The resilience of the Mozambicans is admirable. After collecting the relief supplies, the aid recipients made their way home barefoot in an hour-long journey, balancing a 10-kg sack of corn flour on their head while carrying a building kit containing construction tools. Life is tough for the Mozambicans, yet they remained optimistic and even radiated joy through song and dance.

Tzu Chi volunteers supplied the villagers of Lamego with building kits containing basic construction tools to enable them to rebuild their homes. [Photograph by Cai Kai-fan]
Mozambican volunteers presenting pencils to the children in Tika Village, who often had to borrow pencils from school in order to complete their homework. The students were elated to have received their very own pencils for the first time. [Photograph by Cai Kai-fan]

The Mozambicans’ fortitude and equanimity in the face of disaster are worth emulating. Their composure is perhaps a reflection of their capacity for reconciling themselves to the vagaries of a life unburdened by material possessions and coming to terms with the prospect of rebuilding their lives from scratch. We provided them with only basic construction tools, but they managed to build complete homes with their resourcefulness, setting an example for the rest of us in so-called civilized societies.
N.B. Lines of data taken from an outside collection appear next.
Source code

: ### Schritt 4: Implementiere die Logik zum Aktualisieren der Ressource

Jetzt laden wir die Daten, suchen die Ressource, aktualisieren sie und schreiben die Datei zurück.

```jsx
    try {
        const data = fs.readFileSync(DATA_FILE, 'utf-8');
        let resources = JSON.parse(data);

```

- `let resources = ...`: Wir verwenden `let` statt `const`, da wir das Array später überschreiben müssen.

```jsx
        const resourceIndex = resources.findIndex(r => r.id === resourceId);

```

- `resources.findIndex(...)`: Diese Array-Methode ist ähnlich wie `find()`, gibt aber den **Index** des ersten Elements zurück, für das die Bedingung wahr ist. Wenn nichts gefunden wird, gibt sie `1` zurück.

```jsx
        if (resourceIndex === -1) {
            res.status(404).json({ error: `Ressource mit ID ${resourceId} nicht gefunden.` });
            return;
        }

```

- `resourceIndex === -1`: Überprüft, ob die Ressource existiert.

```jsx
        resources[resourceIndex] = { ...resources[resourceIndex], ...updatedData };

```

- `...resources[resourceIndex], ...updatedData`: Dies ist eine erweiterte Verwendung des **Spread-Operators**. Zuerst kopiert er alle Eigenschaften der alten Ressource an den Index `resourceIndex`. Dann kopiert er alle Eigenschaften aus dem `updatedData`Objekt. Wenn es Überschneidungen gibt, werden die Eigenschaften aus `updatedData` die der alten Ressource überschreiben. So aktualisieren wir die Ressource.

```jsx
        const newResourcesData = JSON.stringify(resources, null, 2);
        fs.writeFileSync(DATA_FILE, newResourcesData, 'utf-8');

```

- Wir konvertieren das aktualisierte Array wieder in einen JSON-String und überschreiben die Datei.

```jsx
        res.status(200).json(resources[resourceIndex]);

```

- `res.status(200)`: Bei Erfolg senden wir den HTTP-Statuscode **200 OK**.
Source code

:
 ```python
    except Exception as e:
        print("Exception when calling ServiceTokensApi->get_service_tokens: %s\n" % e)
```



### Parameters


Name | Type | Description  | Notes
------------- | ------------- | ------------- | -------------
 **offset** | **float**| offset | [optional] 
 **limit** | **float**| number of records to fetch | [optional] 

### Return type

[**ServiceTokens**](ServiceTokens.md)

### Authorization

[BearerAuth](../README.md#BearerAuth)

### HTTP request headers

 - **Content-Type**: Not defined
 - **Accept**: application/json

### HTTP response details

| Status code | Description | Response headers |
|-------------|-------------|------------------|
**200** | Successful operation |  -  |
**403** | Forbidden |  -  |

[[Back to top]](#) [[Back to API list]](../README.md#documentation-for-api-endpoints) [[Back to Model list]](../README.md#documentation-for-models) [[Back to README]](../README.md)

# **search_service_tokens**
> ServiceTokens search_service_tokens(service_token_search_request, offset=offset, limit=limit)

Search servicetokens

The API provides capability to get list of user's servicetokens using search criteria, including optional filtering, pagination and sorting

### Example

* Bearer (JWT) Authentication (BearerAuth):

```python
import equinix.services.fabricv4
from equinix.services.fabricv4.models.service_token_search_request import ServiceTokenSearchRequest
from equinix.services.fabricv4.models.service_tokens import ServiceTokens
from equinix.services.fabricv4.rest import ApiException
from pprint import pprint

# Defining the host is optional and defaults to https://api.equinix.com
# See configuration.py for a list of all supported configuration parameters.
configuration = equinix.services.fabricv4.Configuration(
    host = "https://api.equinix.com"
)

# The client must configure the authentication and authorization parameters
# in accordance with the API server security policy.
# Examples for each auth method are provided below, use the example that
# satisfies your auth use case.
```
The city of Beira was severely damaged by Cyclone Idai; the roads were riddled with potholes and the electric poles were upended. The wooden streetlamps were deprived of electricity supply, plunging the city into pitch-black darkness at nightfall. The absence of illumination posed a safety hazard to pedestrians and motorists, yet allowed the stars above to shine charmingly through the night sky without the interference of other light sources. The stars reminded me of the Mozambicans, whose uplifting and easygoing attitude to life exudes a soft yet captivating glow like the stars twinkling in the night sky, evoking my longing to return to their land.

Spreading happiness

Back in Scotland, I found it hard to believe that I had indeed made a trip to Africa. Many around me were curious as to why I would leave my comfort zone for unfamiliar territory and wondered if I had difficulties settling in.
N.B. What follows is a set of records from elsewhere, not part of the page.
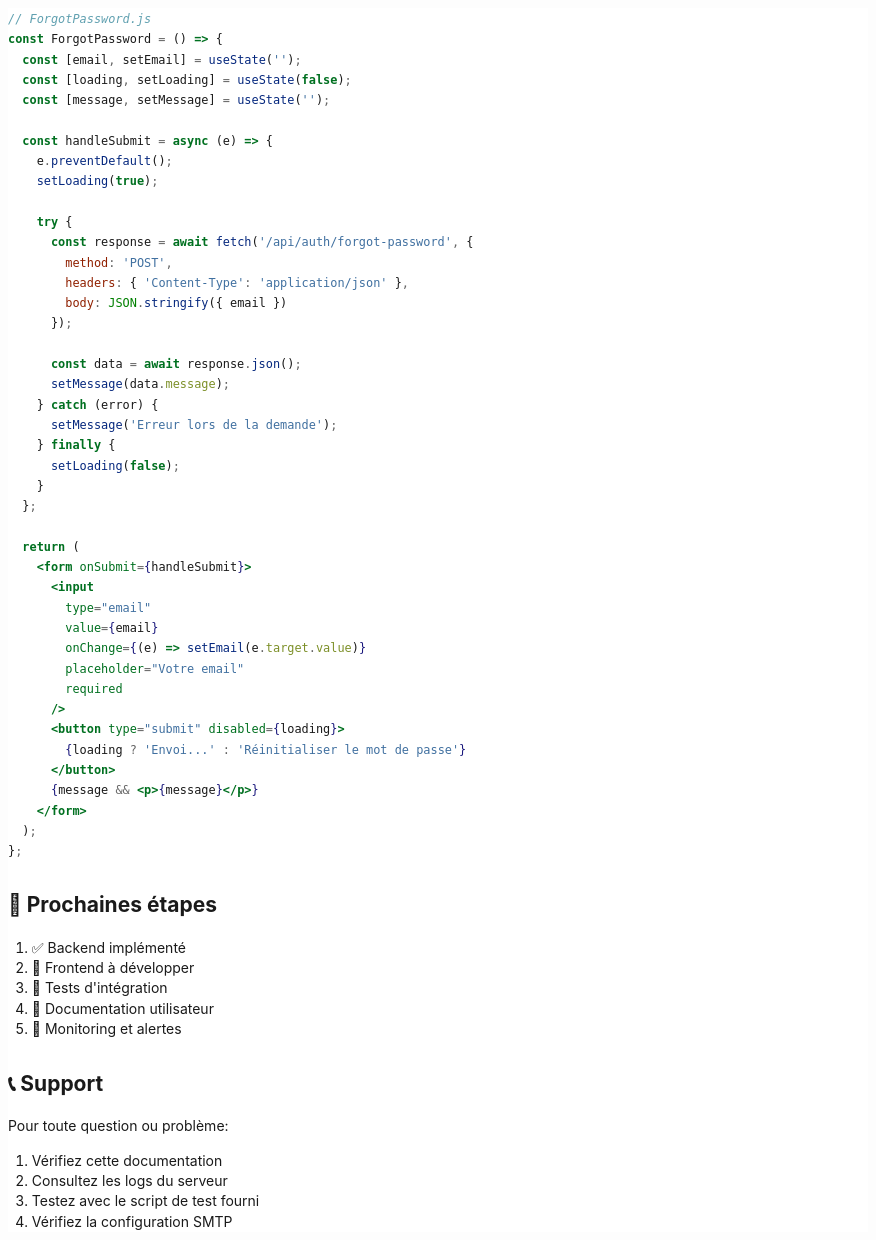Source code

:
 ```jsx
// ForgotPassword.js
const ForgotPassword = () => {
  const [email, setEmail] = useState('');
  const [loading, setLoading] = useState(false);
  const [message, setMessage] = useState('');

  const handleSubmit = async (e) => {
    e.preventDefault();
    setLoading(true);
    
    try {
      const response = await fetch('/api/auth/forgot-password', {
        method: 'POST',
        headers: { 'Content-Type': 'application/json' },
        body: JSON.stringify({ email })
      });
      
      const data = await response.json();
      setMessage(data.message);
    } catch (error) {
      setMessage('Erreur lors de la demande');
    } finally {
      setLoading(false);
    }
  };

  return (
    <form onSubmit={handleSubmit}>
      <input
        type="email"
        value={email}
        onChange={(e) => setEmail(e.target.value)}
        placeholder="Votre email"
        required
      />
      <button type="submit" disabled={loading}>
        {loading ? 'Envoi...' : 'Réinitialiser le mot de passe'}
      </button>
      {message && <p>{message}</p>}
    </form>
  );
};
```

## 🎯 Prochaines étapes

1. ✅ Backend implémenté
2. 🔄 Frontend à développer
3. 🔄 Tests d'intégration
4. 🔄 Documentation utilisateur
5. 🔄 Monitoring et alertes

## 📞 Support

Pour toute question ou problème:
1. Vérifiez cette documentation
2. Consultez les logs du serveur
3. Testez avec le script de test fourni
4. Vérifiez la configuration SMTP 
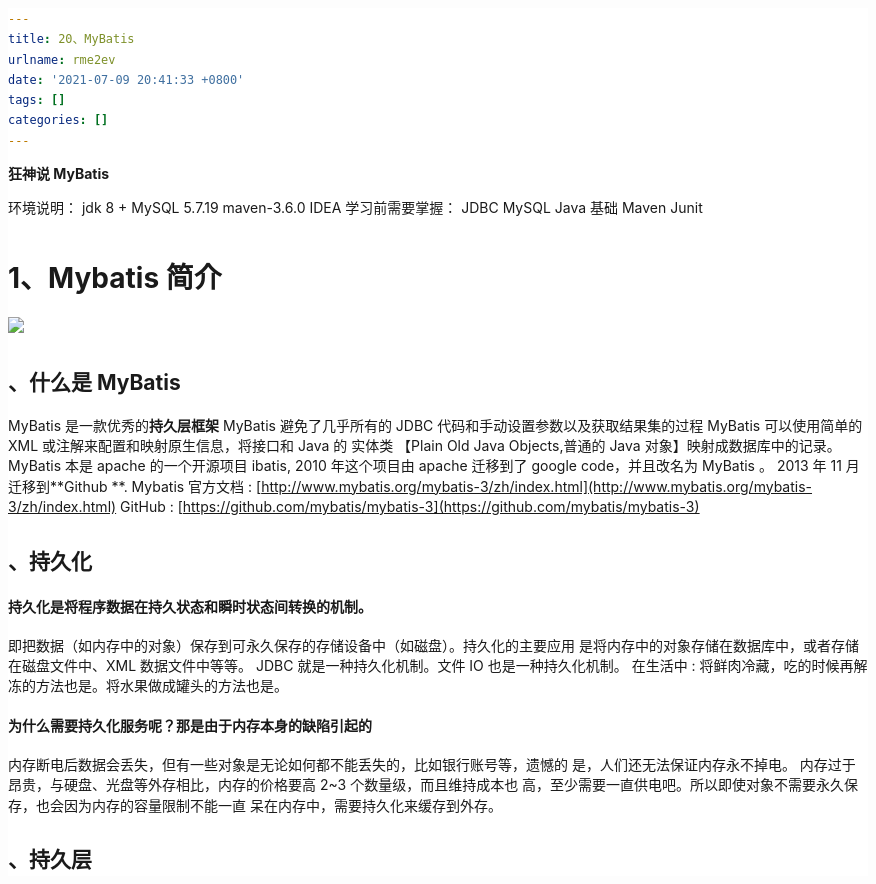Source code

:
 ```yaml
---
title: 20、MyBatis
urlname: rme2ev
date: '2021-07-09 20:41:33 +0800'
tags: []
categories: []
---
```


**狂神说 MyBatis**

环境说明：
jdk 8 +
MySQL 5.7.19
maven-3.6.0 IDEA
学习前需要掌握：
JDBC MySQL
Java 基础
Maven Junit

# 1、Mybatis 简介

![](https://cdn.nlark.com/yuque/0/2021/jpeg/21990331/1625834496670-82fc0175-53a4-4234-bd61-12a8cfe5c441.jpeg#)

## 、什么是 MyBatis

MyBatis 是一款优秀的**持久层框架**
MyBatis 避免了几乎所有的 JDBC 代码和手动设置参数以及获取结果集的过程
MyBatis 可以使用简单的 XML 或注解来配置和映射原生信息，将接口和 Java 的 实体类 【Plain Old Java Objects,普通的 Java 对象】映射成数据库中的记录。
MyBatis 本是 apache 的一个开源项目 ibatis, 2010 年这个项目由 apache 迁移到了 google code，并且改名为 MyBatis 。
2013 年 11 月迁移到**Github **.
Mybatis 官方文档 : [http://www.mybatis.org/mybatis-3/zh/index.html](http://www.mybatis.org/mybatis-3/zh/index.html)
GitHub : [https://github.com/mybatis/mybatis-3](https://github.com/mybatis/mybatis-3)

## 、持久化

#### 持久化是将程序数据在持久状态和瞬时状态间转换的机制。

即把数据（如内存中的对象）保存到可永久保存的存储设备中（如磁盘）。持久化的主要应用 是将内存中的对象存储在数据库中，或者存储在磁盘文件中、XML 数据文件中等等。
JDBC 就是一种持久化机制。文件 IO 也是一种持久化机制。
在生活中 : 将鲜肉冷藏，吃的时候再解冻的方法也是。将水果做成罐头的方法也是。

#### 为什么需要持久化服务呢？那是由于内存本身的缺陷引起的

内存断电后数据会丢失，但有一些对象是无论如何都不能丢失的，比如银行账号等，遗憾的 是，人们还无法保证内存永不掉电。
内存过于昂贵，与硬盘、光盘等外存相比，内存的价格要高 2~3 个数量级，而且维持成本也 高，至少需要一直供电吧。所以即使对象不需要永久保存，也会因为内存的容量限制不能一直 呆在内存中，需要持久化来缓存到外存。

## 、持久层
I live in Inverness, a small town in northern Scotland that was once ranked second on the list of happiest places to live in the UK. It is regarded as a scenic paradise steeped in nature. If I were to isolate myself from various media channels, I would have been ignorant of the natural and man-made disasters happening around the world. It would certainly take some time to acclimatize myself to life in Africa. On second thought, now that I have reached the prime of life at 30, what should my next steps be? I recounted words of advice from a high school teacher who has influenced me deeply: Everyone is born into this world with a God-given mission, hence we ought to seek this mission and strive to accomplish it in our lifetime.

I grew up in a supportive environment. My parents have never objected to my decisions. They stood by my resolve to serve in Africa, even when others expressed opposition and doubt. Whenever my mother was questioned about my plan, she would respond, “Why not? Committing to serve in Africa is an honourable deed.”

I have never regretted the vow I made to Master Cheng Yen. I am aware that the road ahead would be tough, but I trust Tzu Chi to grant me spiritual and emotional support to soldier on courageously. I believe I have discovered my life’s purpose beyond settling for a comfortable life as a doctor in Scotland. Why should I hesitate to pursue it?